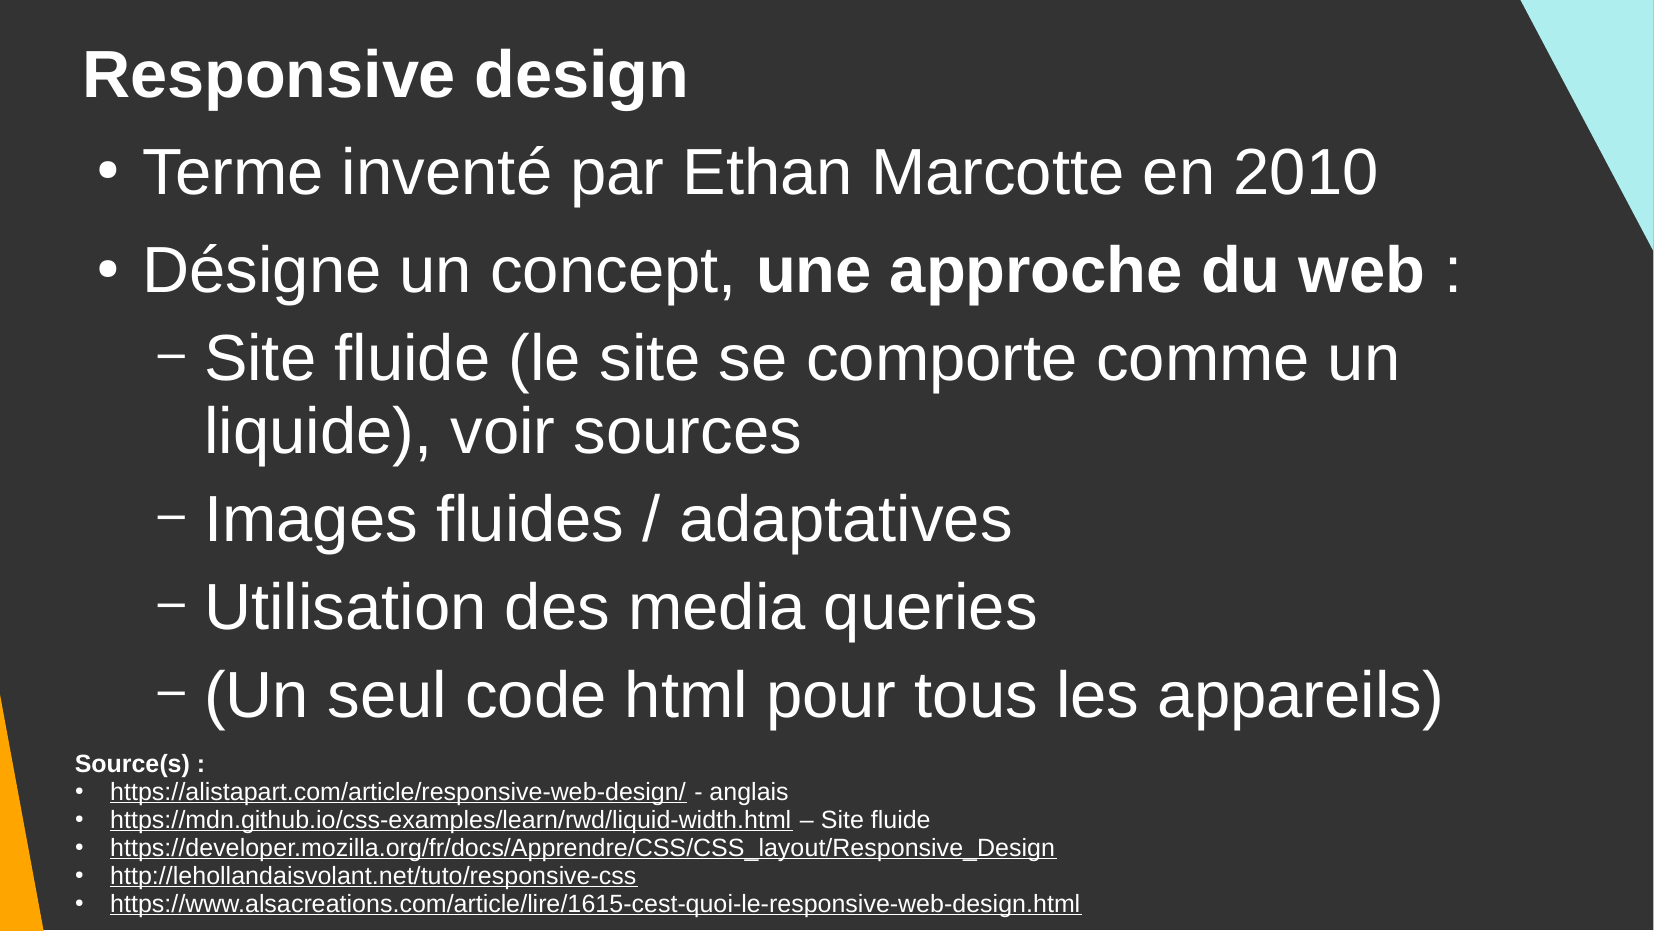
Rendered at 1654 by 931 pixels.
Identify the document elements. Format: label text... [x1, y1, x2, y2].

title Responsive design [82, 37, 1571, 114]
text_box Source(s) : https://alistapart.com/article/responsive-web-design/ - anglais https://mdn.github.io/css-examples/learn/rwd/liquid-width.html – Site fluide https://developer.mozilla.org/fr/docs/Apprendre/CSS/CSS_layout/Responsive_Design http://lehollandaisvolant.net/tuto/responsive-css https://www.alsacreations.com/article/lire/1615-cest-quoi-le-responsive-web-design.html [60, 742, 1546, 925]
text_box [0, 694, 44, 931]
text_box [1520, 0, 1654, 253]
list Terme inventé par Ethan Marcotte en 2010 Désigne un concept, une approche du web : Site fluide (le site se comporte comme un liquide), voir sources Images fluides / adaptatives Utilisation des media queries (Un seul code html pour tous les appareils) [80, 135, 1605, 743]
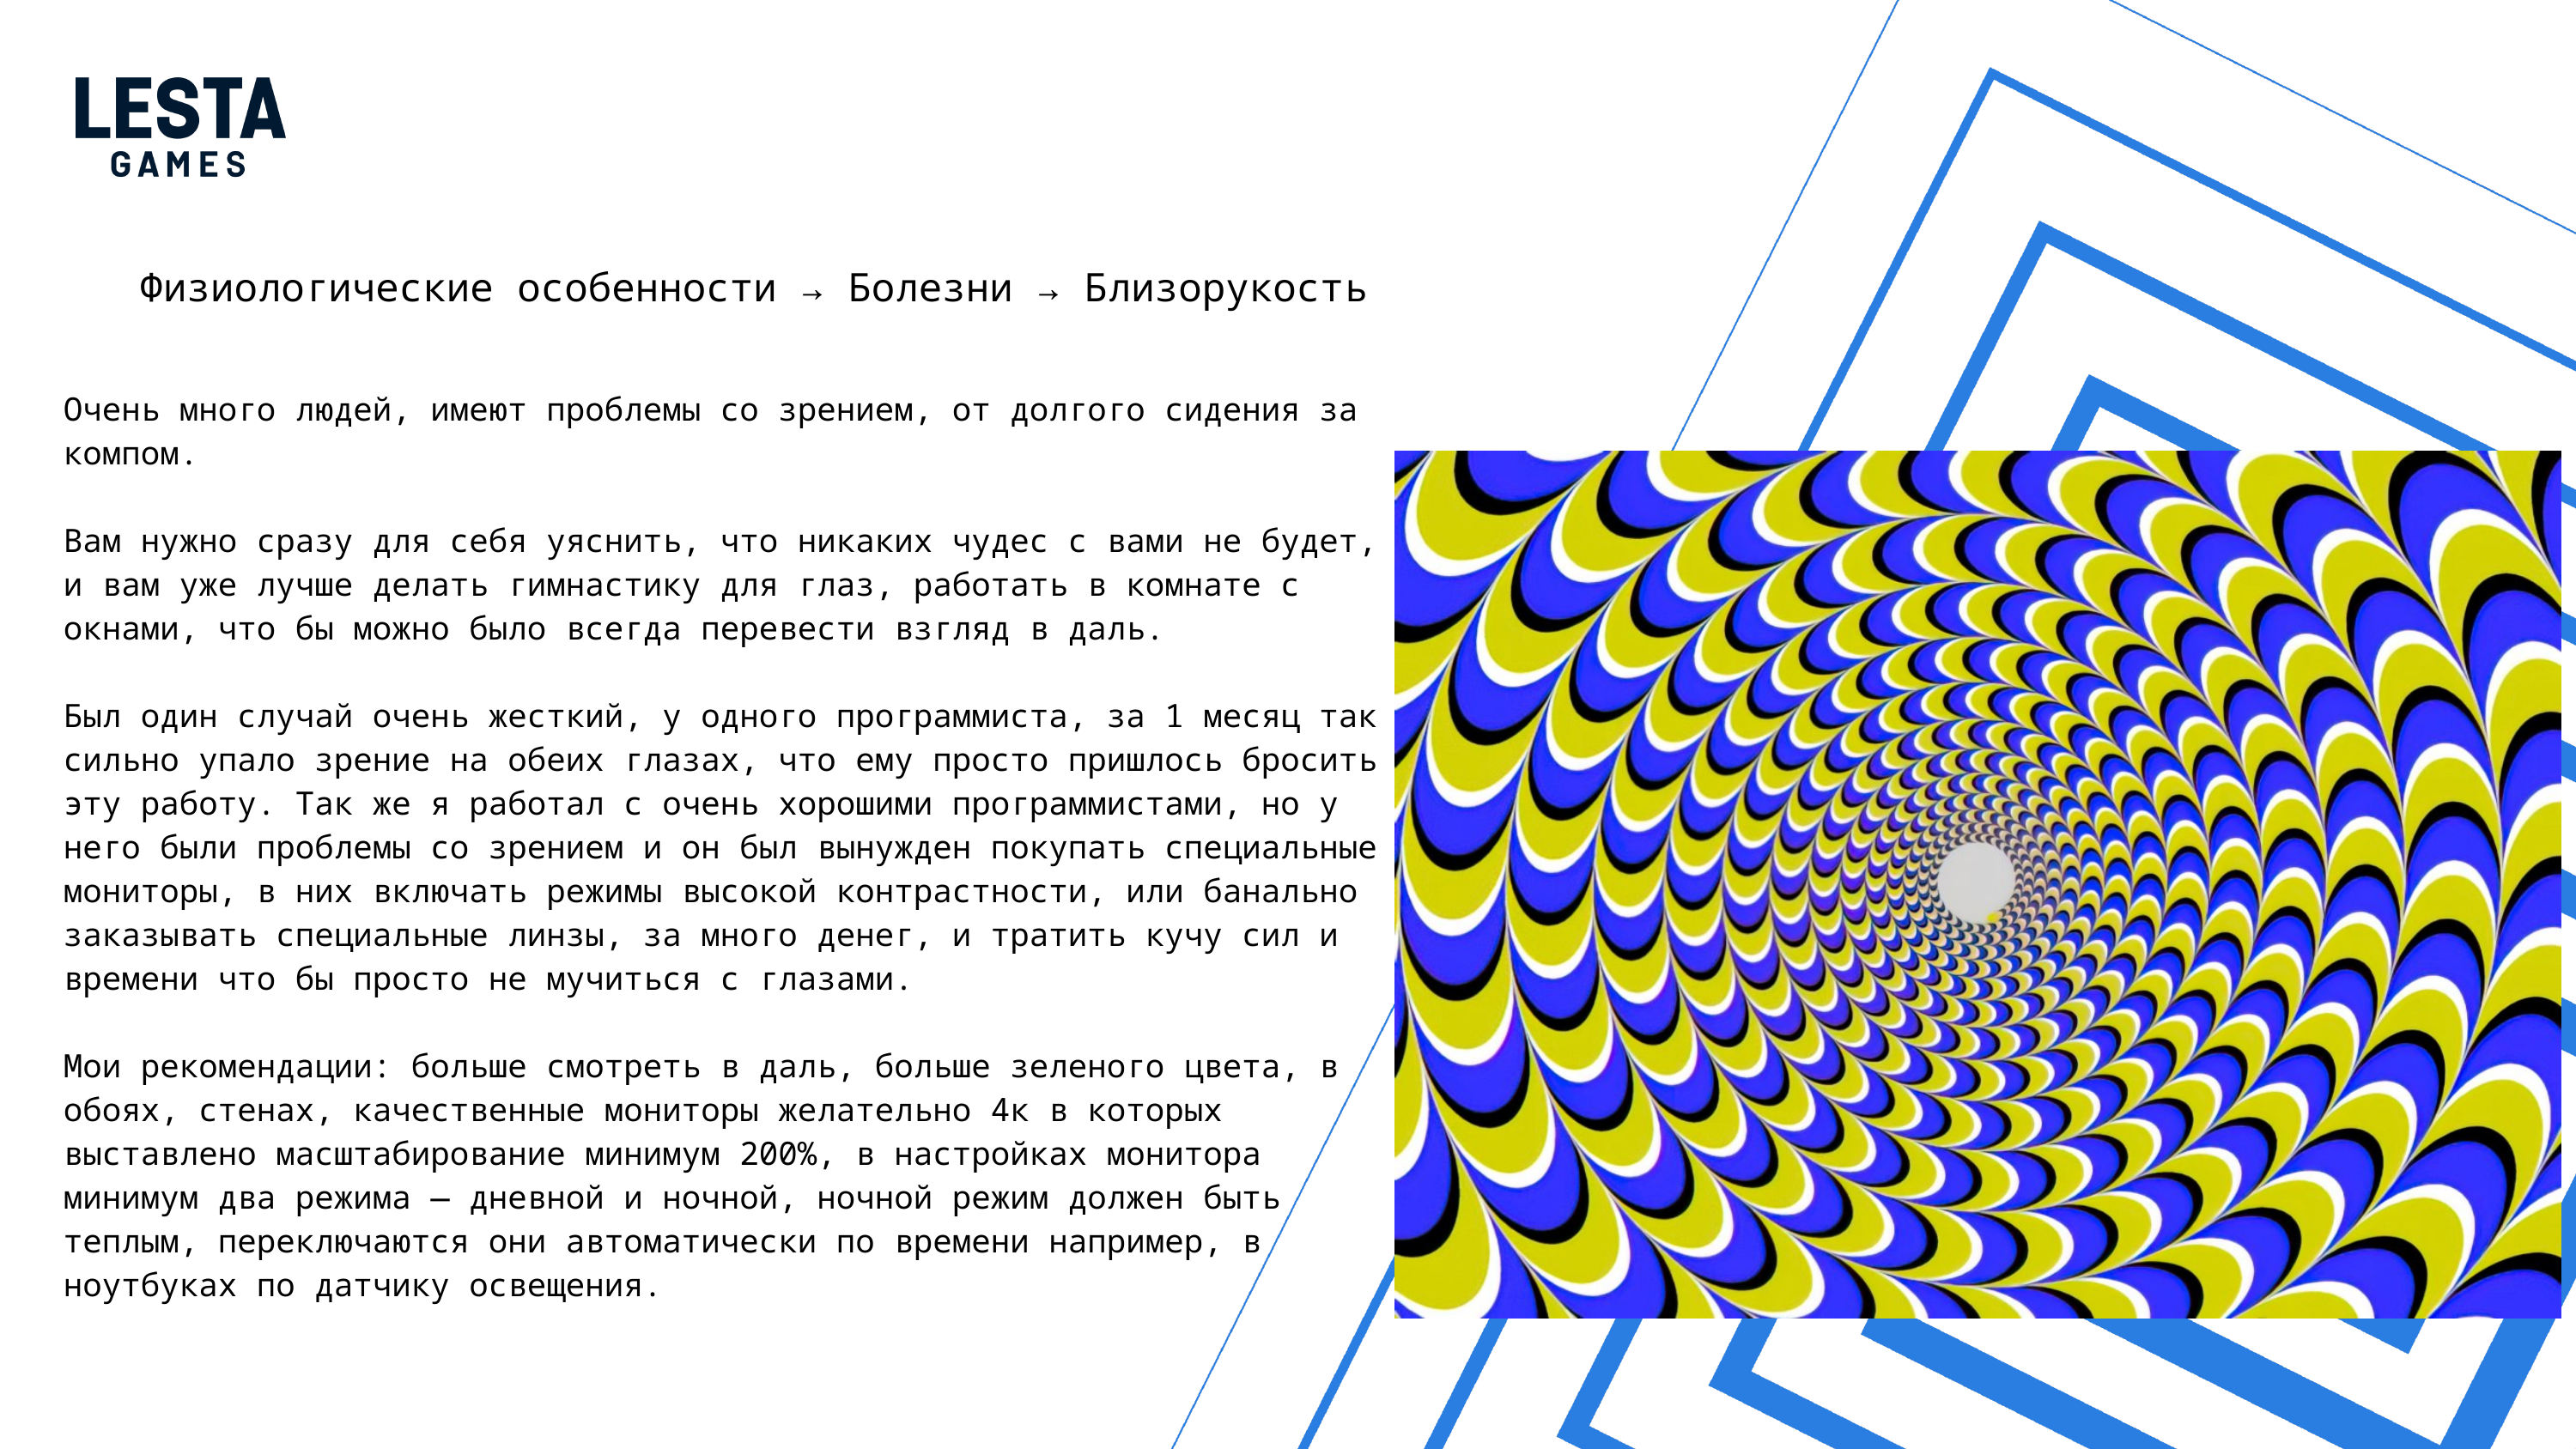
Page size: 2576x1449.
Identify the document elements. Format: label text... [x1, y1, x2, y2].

picture [76, 77, 286, 178]
picture [1100, 0, 2576, 1449]
text_box Физиологические особенности → Болезни → Близорукость [126, 253, 1404, 318]
text_box Очень много людей, имеют проблемы со зрением, от долгого сидения за компом. Вам нужно сразу для себя уяснить, что никаких чудес с вами не будет, и вам уже лучше делать гимнастику для глаз, работать в комнате с окнами, что бы можно было всегда перевести взгляд в даль. Был один случай очень жесткий, у одного программиста, за 1 месяц так сильно упало зрение на обеих глазах, что ему просто пришлось бросить эту работу. Так же я работал с очень хорошими программистами, но у него были проблемы со зрением и он был вынужден покупать специальные мониторы, в них включать режимы высокой контрастности, или банально заказывать специальные линзы, за много денег, и тратить кучу сил и времени что бы просто не мучиться с глазами. Мои рекомендации: больше смотреть в даль, больше зеленого цвета, в обоях, стенах, качественные мониторы желательно 4к в которых выставлено масштабирование минимум 200%, в настройках монитора минимум два режима — дневной и ночной, ночной режим должен быть теплым, переключаются они автоматически по времени например, в ноутбуках по датчику освещения. [51, 379, 1395, 1400]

————

> _What is expected_: Reproduce every one of the lines above exactly as they appear, omitting the pictures from your answer.

> _Complete response_:
Rendered at 1654 by 931 pixels.
Identify the document elements. Format: label text... [x1, y1, x2, y2].

title Responsive design [82, 37, 1571, 114]
text_box Source(s) : https://alistapart.com/article/responsive-web-design/ - anglais https://mdn.github.io/css-examples/learn/rwd/liquid-width.html – Site fluide https://developer.mozilla.org/fr/docs/Apprendre/CSS/CSS_layout/Responsive_Design http://lehollandaisvolant.net/tuto/responsive-css https://www.alsacreations.com/article/lire/1615-cest-quoi-le-responsive-web-design.html [60, 742, 1546, 925]
text_box [0, 694, 44, 931]
text_box [1520, 0, 1654, 253]
list Terme inventé par Ethan Marcotte en 2010 Désigne un concept, une approche du web : Site fluide (le site se comporte comme un liquide), voir sources Images fluides / adaptatives Utilisation des media queries (Un seul code html pour tous les appareils) [80, 135, 1605, 743]
Page size: 2576x1449.
Identify the document elements. Format: label text... [x1, y1, x2, y2].

picture [76, 77, 286, 178]
picture [1100, 0, 2576, 1449]
text_box Физиологические особенности → Болезни → Близорукость [126, 253, 1404, 318]
text_box Очень много людей, имеют проблемы со зрением, от долгого сидения за компом. Вам нужно сразу для себя уяснить, что никаких чудес с вами не будет, и вам уже лучше делать гимнастику для глаз, работать в комнате с окнами, что бы можно было всегда перевести взгляд в даль. Был один случай очень жесткий, у одного программиста, за 1 месяц так сильно упало зрение на обеих глазах, что ему просто пришлось бросить эту работу. Так же я работал с очень хорошими программистами, но у него были проблемы со зрением и он был вынужден покупать специальные мониторы, в них включать режимы высокой контрастности, или банально заказывать специальные линзы, за много денег, и тратить кучу сил и времени что бы просто не мучиться с глазами. Мои рекомендации: больше смотреть в даль, больше зеленого цвета, в обоях, стенах, качественные мониторы желательно 4к в которых выставлено масштабирование минимум 200%, в настройках монитора минимум два режима — дневной и ночной, ночной режим должен быть теплым, переключаются они автоматически по времени например, в ноутбуках по датчику освещения. [51, 379, 1395, 1400]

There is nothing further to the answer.